EXERCISE DESCRIPTION
Could you restate the entries below word for word and leave out the pictures?

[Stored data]
• • • •
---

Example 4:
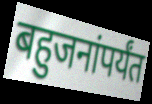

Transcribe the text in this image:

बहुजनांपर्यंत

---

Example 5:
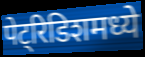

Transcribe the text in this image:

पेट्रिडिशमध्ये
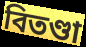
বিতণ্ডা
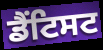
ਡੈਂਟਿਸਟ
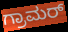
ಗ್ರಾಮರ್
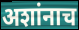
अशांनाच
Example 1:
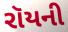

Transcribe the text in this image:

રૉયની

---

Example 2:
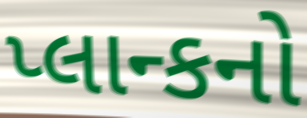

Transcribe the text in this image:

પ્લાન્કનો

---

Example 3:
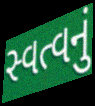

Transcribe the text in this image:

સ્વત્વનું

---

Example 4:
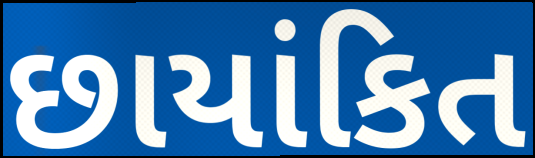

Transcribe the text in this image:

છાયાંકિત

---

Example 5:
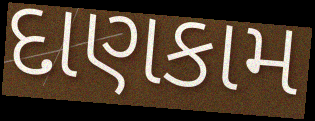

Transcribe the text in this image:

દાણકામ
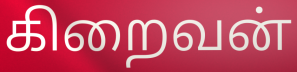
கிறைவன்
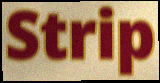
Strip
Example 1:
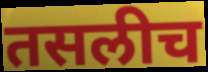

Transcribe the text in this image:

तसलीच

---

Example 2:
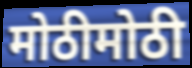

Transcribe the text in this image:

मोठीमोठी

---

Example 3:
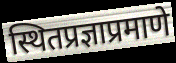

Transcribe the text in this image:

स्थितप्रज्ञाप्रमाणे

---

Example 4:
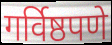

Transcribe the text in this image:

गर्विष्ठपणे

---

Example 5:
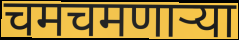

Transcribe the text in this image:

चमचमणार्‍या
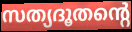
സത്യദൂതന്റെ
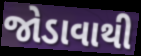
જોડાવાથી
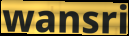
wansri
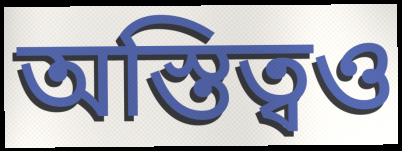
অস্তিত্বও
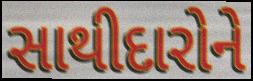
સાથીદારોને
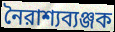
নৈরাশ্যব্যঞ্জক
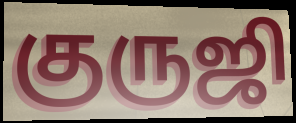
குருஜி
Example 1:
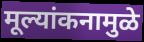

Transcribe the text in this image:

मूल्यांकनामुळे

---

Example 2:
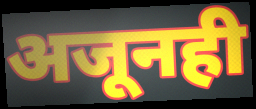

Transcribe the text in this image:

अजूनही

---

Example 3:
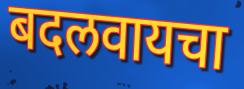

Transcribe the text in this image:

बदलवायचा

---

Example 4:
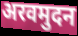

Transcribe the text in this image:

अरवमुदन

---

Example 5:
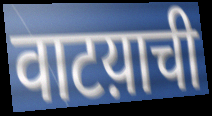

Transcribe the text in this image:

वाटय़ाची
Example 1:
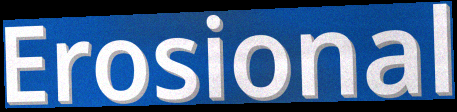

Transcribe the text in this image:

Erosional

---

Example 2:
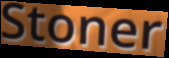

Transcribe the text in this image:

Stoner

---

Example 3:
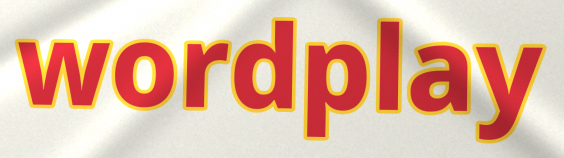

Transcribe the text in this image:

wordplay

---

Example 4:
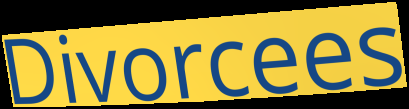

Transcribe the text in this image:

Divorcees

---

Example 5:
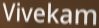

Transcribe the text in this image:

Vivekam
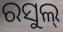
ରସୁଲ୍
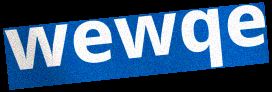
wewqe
• • • •
OUTPUT FOR THIS TASK
---

Example 4:

Transcribe the text in this image:

बहुजनांपर्यंत

---

Example 5:

Transcribe the text in this image:

पेट्रिडिशमध्ये
বিতণ্ডা
ਡੈਂਟਿਸਟ
ಗ್ರಾಮರ್
अशांनाच
Example 1:

Transcribe the text in this image:

રૉયની

---

Example 2:

Transcribe the text in this image:

પ્લાન્કનો

---

Example 3:

Transcribe the text in this image:

સ્વત્વનું

---

Example 4:

Transcribe the text in this image:

છાયાંકિત

---

Example 5:

Transcribe the text in this image:

દાણકામ
கிறைவன்
Strip
Example 1:

Transcribe the text in this image:

तसलीच

---

Example 2:

Transcribe the text in this image:

मोठीमोठी

---

Example 3:

Transcribe the text in this image:

स्थितप्रज्ञाप्रमाणे

---

Example 4:

Transcribe the text in this image:

गर्विष्ठपणे

---

Example 5:

Transcribe the text in this image:

चमचमणार्‍या
സത്യദൂതന്റെ
જોડાવાથી
wansri
অস্তিত্বও
સાથીદારોને
নৈরাশ্যব্যঞ্জক
குருஜி
Example 1:

Transcribe the text in this image:

मूल्यांकनामुळे

---

Example 2:

Transcribe the text in this image:

अजूनही

---

Example 3:

Transcribe the text in this image:

बदलवायचा

---

Example 4:

Transcribe the text in this image:

अरवमुदन

---

Example 5:

Transcribe the text in this image:

वाटय़ाची
Example 1:

Transcribe the text in this image:

Erosional

---

Example 2:

Transcribe the text in this image:

Stoner

---

Example 3:

Transcribe the text in this image:

wordplay

---

Example 4:

Transcribe the text in this image:

Divorcees

---

Example 5:

Transcribe the text in this image:

Vivekam
ରସୁଲ୍
wewqe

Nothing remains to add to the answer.